(ch.di.) Va avanti lo sciopero di Reset, coi 70 lavoratori reatini, che operano nelle rinnovabili, in presidio davanti alla sede dell’azienda in via Maestri del Lavoro. “Dalla riunione di ieri in Confindustria – spiega Luigi D’Antonio della Cgil – non sono venute fuori le notizie che ci aspettavamo, come il pagamento degli stipendi. L’azienda era presente. Da giorni c’era un accordo per un piano di rientro dei 4 mesi di stipendi mancanti, ma oltre alla disponibilità nulla è stato fatto. Nell’incontro abbiamo parlato di tante cose, ma quando si tocca il tema degli stipendi non ci sono date. Reset è un’azienda che fa prodotti importanti, ma che non si capisce quale sia la sua difficoltà. Dalla parte della proprietà si dice che il lavoro c’è. Ma dai lavoratori si apprende che c’è uno scarico produttivo. Probabilmente alcune commesse non sono state ancora pagate. Ma i lavoratori hanno dato la loro prestazione. E allora serve far entrare in azione gli strumenti per la tutela dei lavoratori, non quattro mesi senza stipendio”.

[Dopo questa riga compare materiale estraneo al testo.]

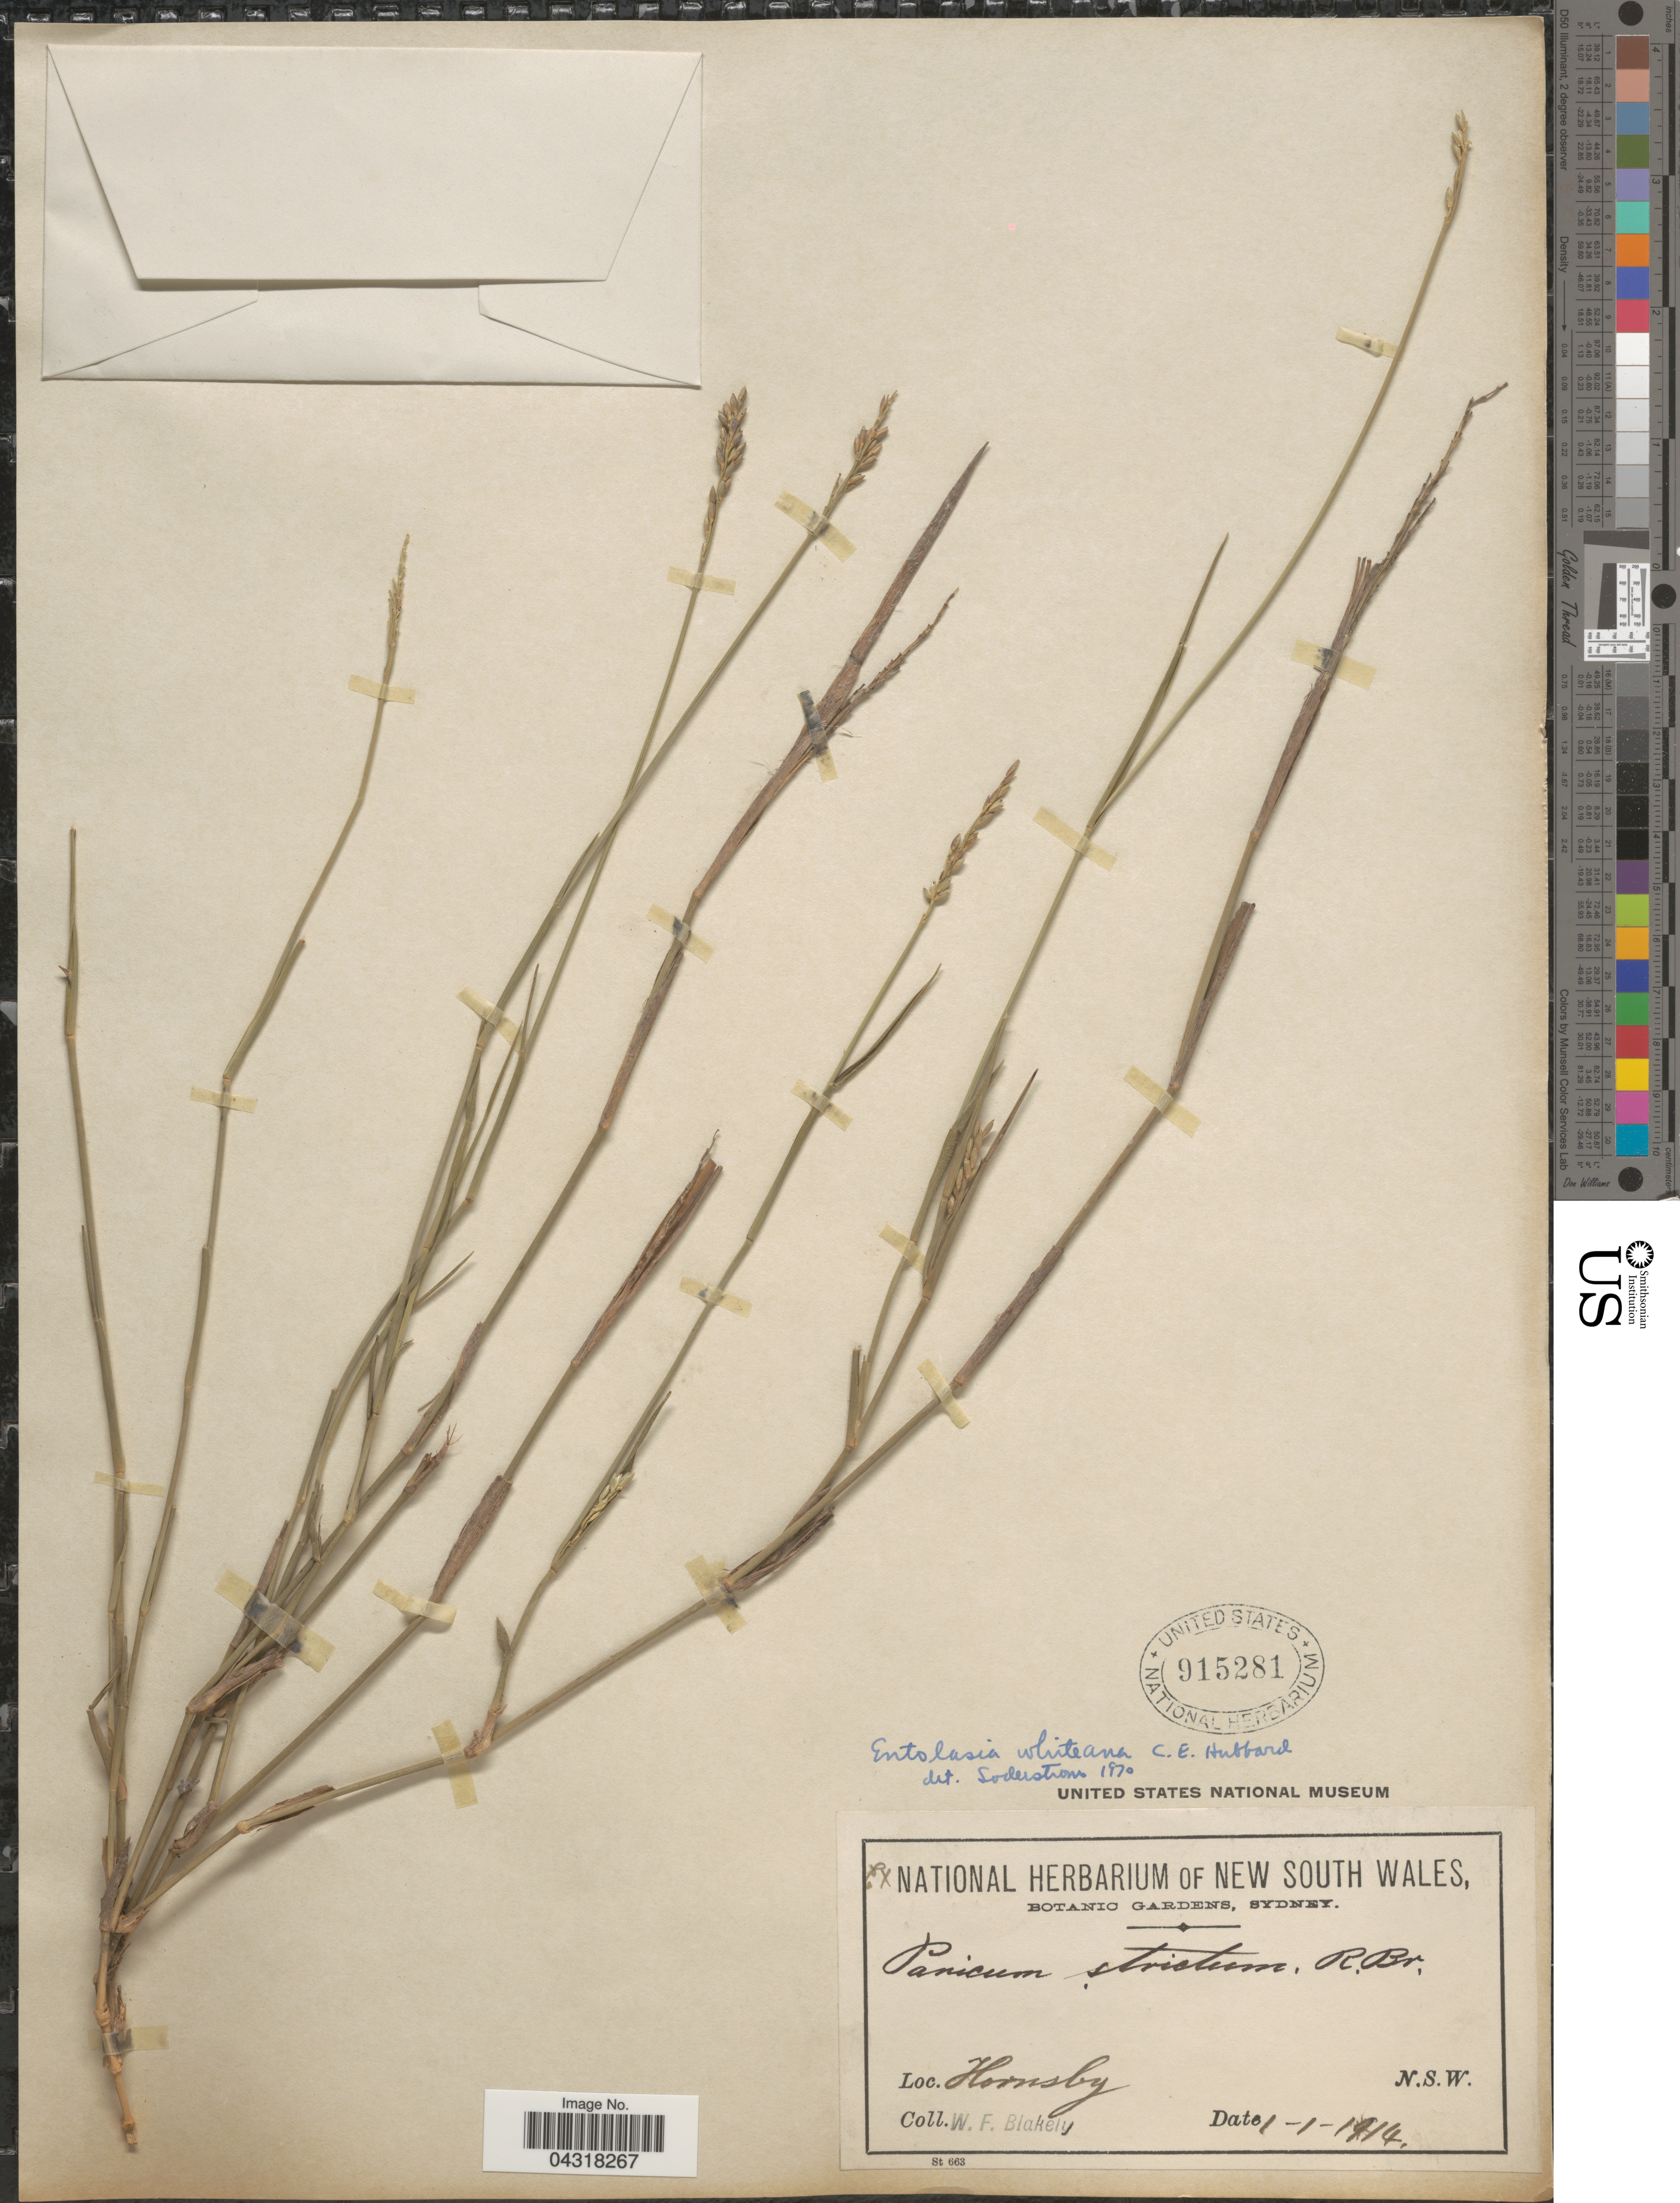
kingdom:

“Terzo giorno di sciopero per i lavoratori della Reset. Terzo giorno di mobilitazione per i sindacati. Con il nostro Federico Ostili, segretario organizzativo della Uilm, stiamo seguendo attentamente gli sviluppi della vertenza. Questa mattina davanti ai cancelli dell’azienda c’era anche il segretario generale della camera sindacale di viale Matteucci, Alberto Paolucci”. Lo scrive la Uil di Rieti e della Sabina Romana sulla sua pagina Facebook.
“Quattro mesi senza stipendio – commentano Paolucci e Ostili – equivale a tutti gli effetti a uno sciopero della fame, uno sciopero della fame forzato. I settanta lavoratori e le rispettive famiglie stanno vivendo un periodo difficile, se poi aggiungiamo l’inflazione che si sta abbattendo sul nostro Paese, non ci vuole molto a capire che queste famiglie sono allo stremo. Ciò che preoccupa di più in questo momento non è soltanto l’atteggiamento ostile della società, che pur avendo enormi potenzialità per superare il momento negativo, considera i suoi dipendenti non una risorsa ma un peso, non persone ma cose. Sconforta anche il silenzio delle istituzioni, che ad oggi sembrano rassegnate all’ennesima chiusura di un sito produttivo reatino e al licenziamento dei suoi dipendenti. Lavoro dignitoso e di qualità, lavoro stabile e retribuito – concludono i due sindacalisti – dovrebbero essere le parole d’ordine dell’azione politica delle istituzioni a tutti i livelli, da quelle comunali a quelle regionali, senza dimenticare il governo da poco insediato. Usiamo il condizionale perché ad oggi da costoro abbiamo ascoltato soltanto silenzio. Occorre un sussulto, uno scatto d’orgoglio, un’azione incisiva che imprima una sterzata a questa fase di stallo e che assicuri lavoro e futuro ai dipendenti della Reset”.